▶ EXERCISE PROMPT
Using the records below, find every line that includes "cancer" and copy it.

▶ AVAILABLE RECORDS
------------------------

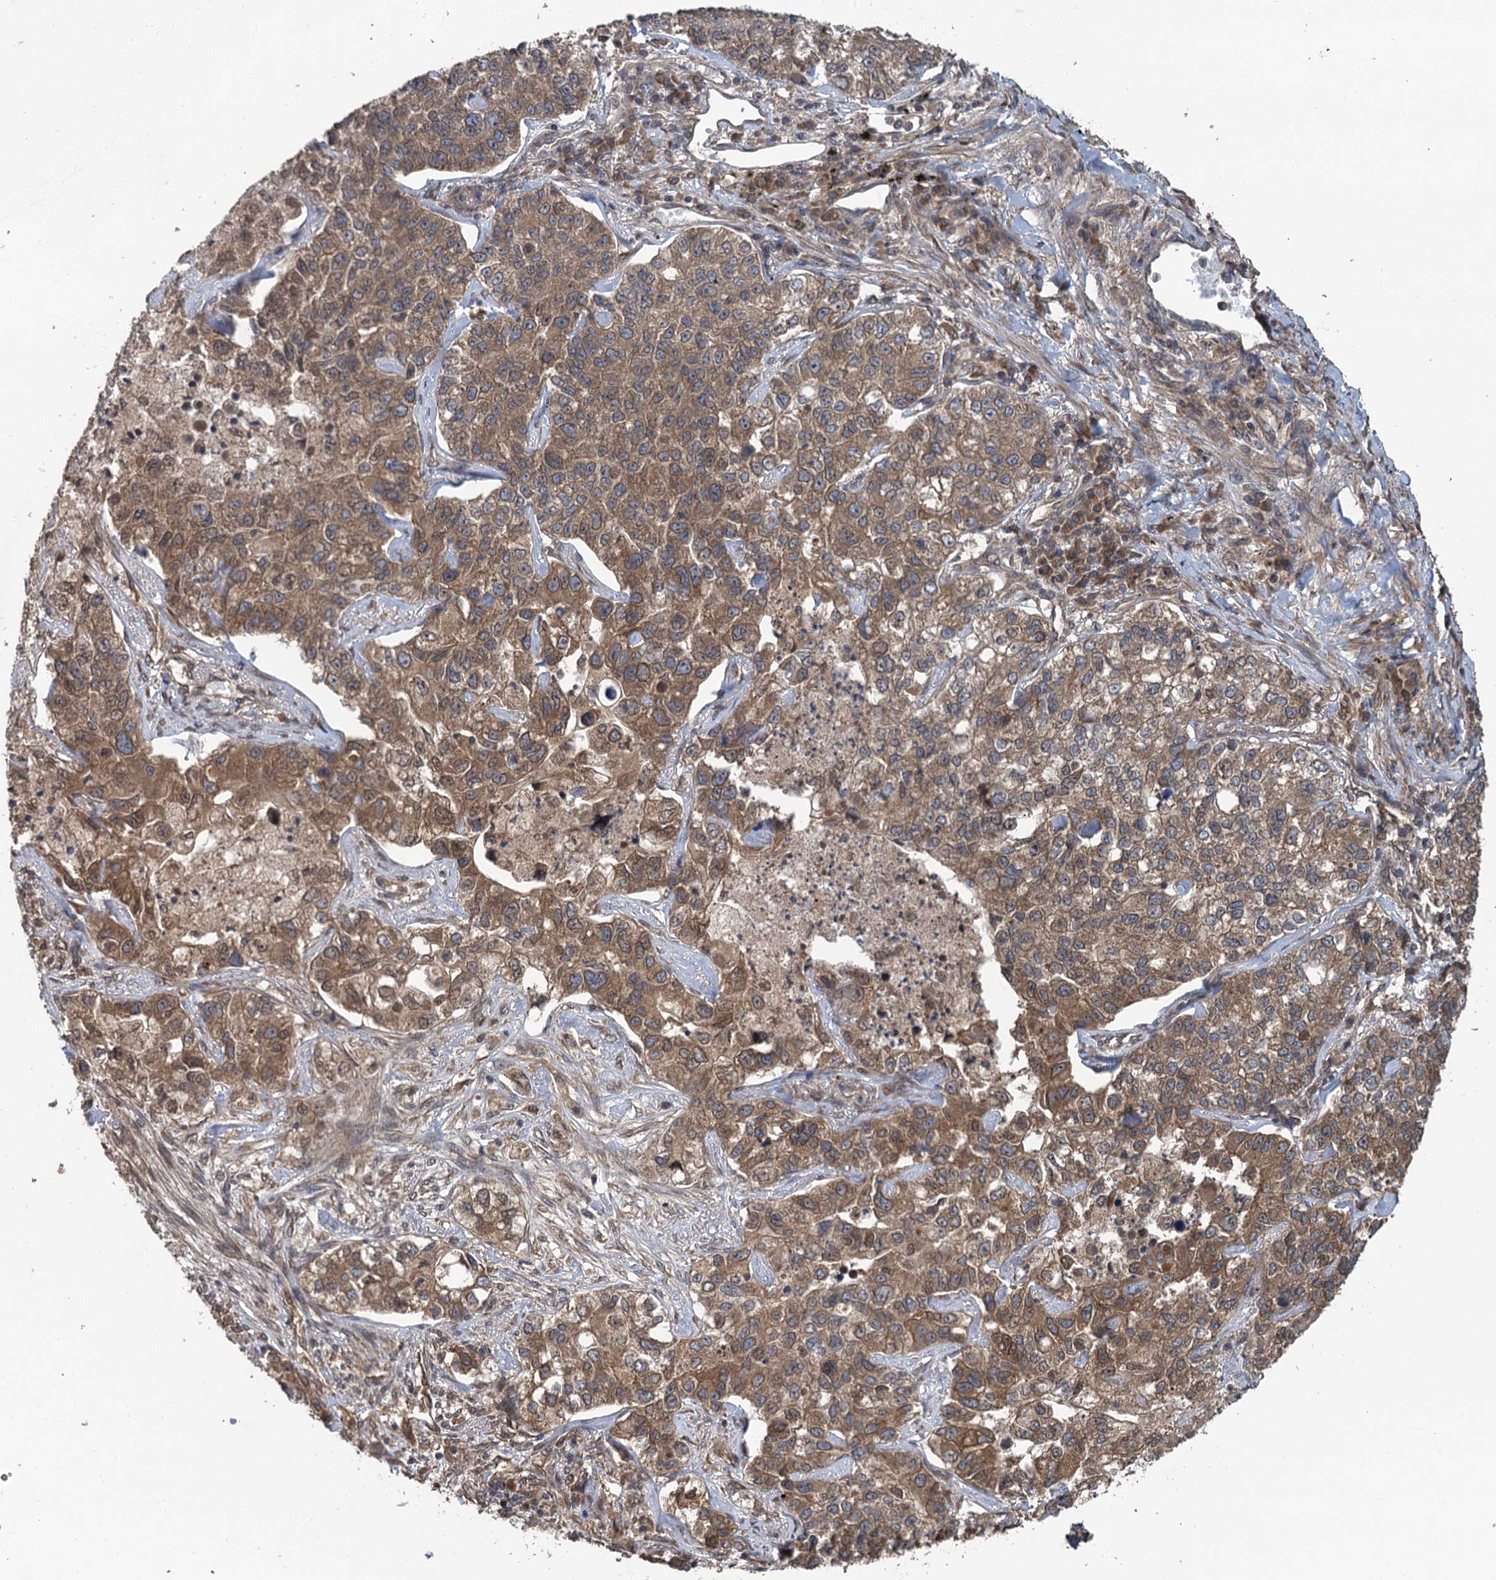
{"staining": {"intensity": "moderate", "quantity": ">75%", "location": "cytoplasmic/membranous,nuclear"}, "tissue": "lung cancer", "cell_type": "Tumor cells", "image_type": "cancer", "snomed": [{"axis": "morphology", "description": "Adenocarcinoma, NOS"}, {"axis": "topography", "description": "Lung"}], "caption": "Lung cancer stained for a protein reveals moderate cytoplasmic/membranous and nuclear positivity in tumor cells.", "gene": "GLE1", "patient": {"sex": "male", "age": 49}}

------------------------

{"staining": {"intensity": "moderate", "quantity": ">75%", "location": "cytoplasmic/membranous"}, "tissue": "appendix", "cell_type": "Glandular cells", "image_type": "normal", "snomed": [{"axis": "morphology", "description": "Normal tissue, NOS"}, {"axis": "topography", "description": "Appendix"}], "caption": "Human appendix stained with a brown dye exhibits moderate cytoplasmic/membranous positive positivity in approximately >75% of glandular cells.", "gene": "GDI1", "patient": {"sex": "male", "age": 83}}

------------------------

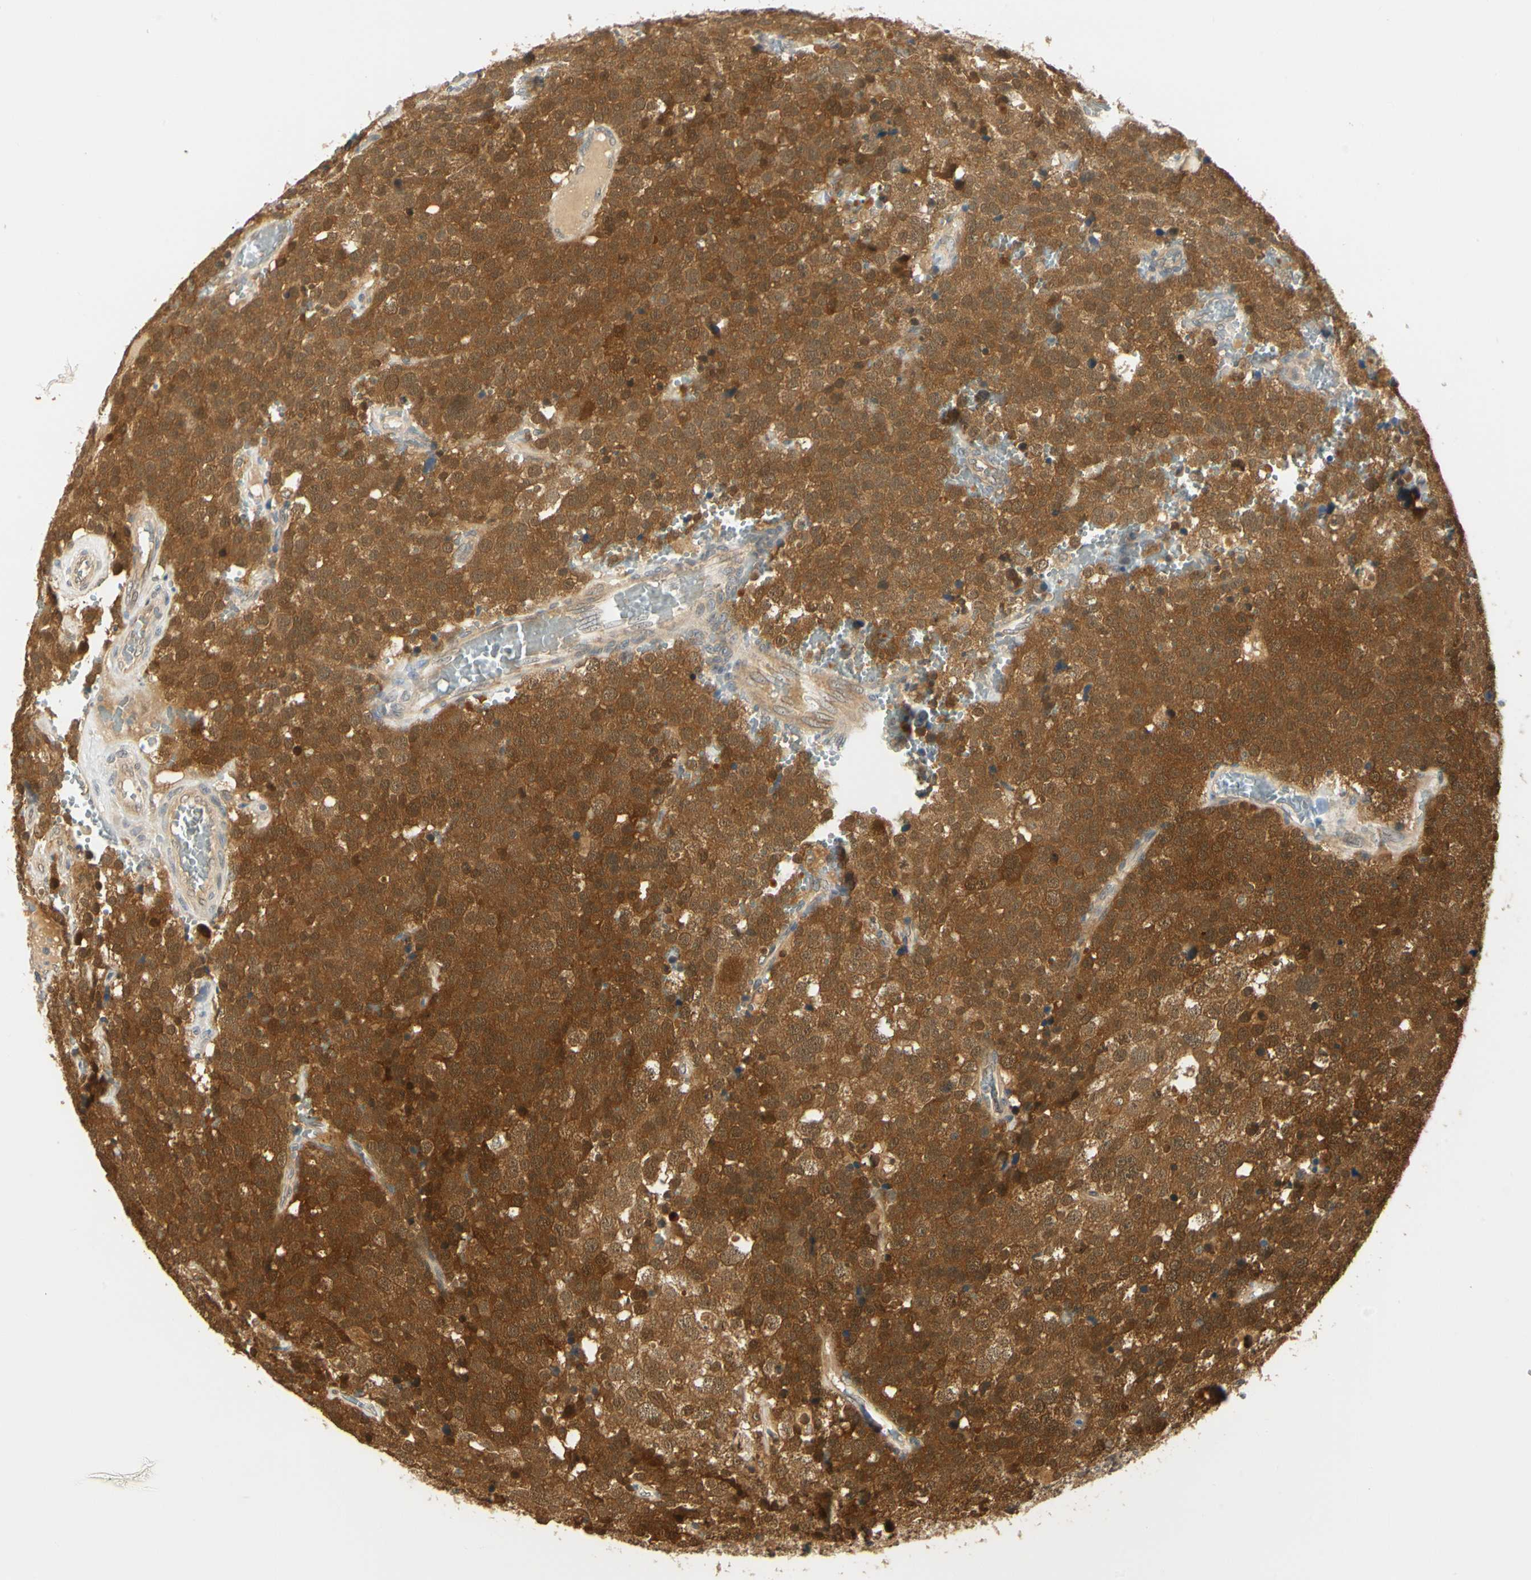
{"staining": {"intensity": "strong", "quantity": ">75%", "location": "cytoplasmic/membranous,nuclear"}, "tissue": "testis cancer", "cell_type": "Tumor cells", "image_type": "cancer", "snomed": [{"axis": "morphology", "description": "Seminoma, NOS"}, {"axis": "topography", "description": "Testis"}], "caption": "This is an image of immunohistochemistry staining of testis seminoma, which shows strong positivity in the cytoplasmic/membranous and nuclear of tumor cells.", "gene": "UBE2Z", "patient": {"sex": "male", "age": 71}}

------------------------

▶ EXERCISE OUTPUT
{"staining": {"intensity": "moderate", "quantity": ">75%", "location": "cytoplasmic/membranous,nuclear"}, "tissue": "lung cancer", "cell_type": "Tumor cells", "image_type": "cancer", "snomed": [{"axis": "morphology", "description": "Adenocarcinoma, NOS"}, {"axis": "topography", "description": "Lung"}], "caption": "Lung cancer stained for a protein reveals moderate cytoplasmic/membranous and nuclear positivity in tumor cells.", "gene": "GLE1", "patient": {"sex": "male", "age": 49}}
{"staining": {"intensity": "strong", "quantity": ">75%", "location": "cytoplasmic/membranous,nuclear"}, "tissue": "testis cancer", "cell_type": "Tumor cells", "image_type": "cancer", "snomed": [{"axis": "morphology", "description": "Seminoma, NOS"}, {"axis": "topography", "description": "Testis"}], "caption": "This is an image of immunohistochemistry staining of testis seminoma, which shows strong positivity in the cytoplasmic/membranous and nuclear of tumor cells.", "gene": "UBE2Z", "patient": {"sex": "male", "age": 71}}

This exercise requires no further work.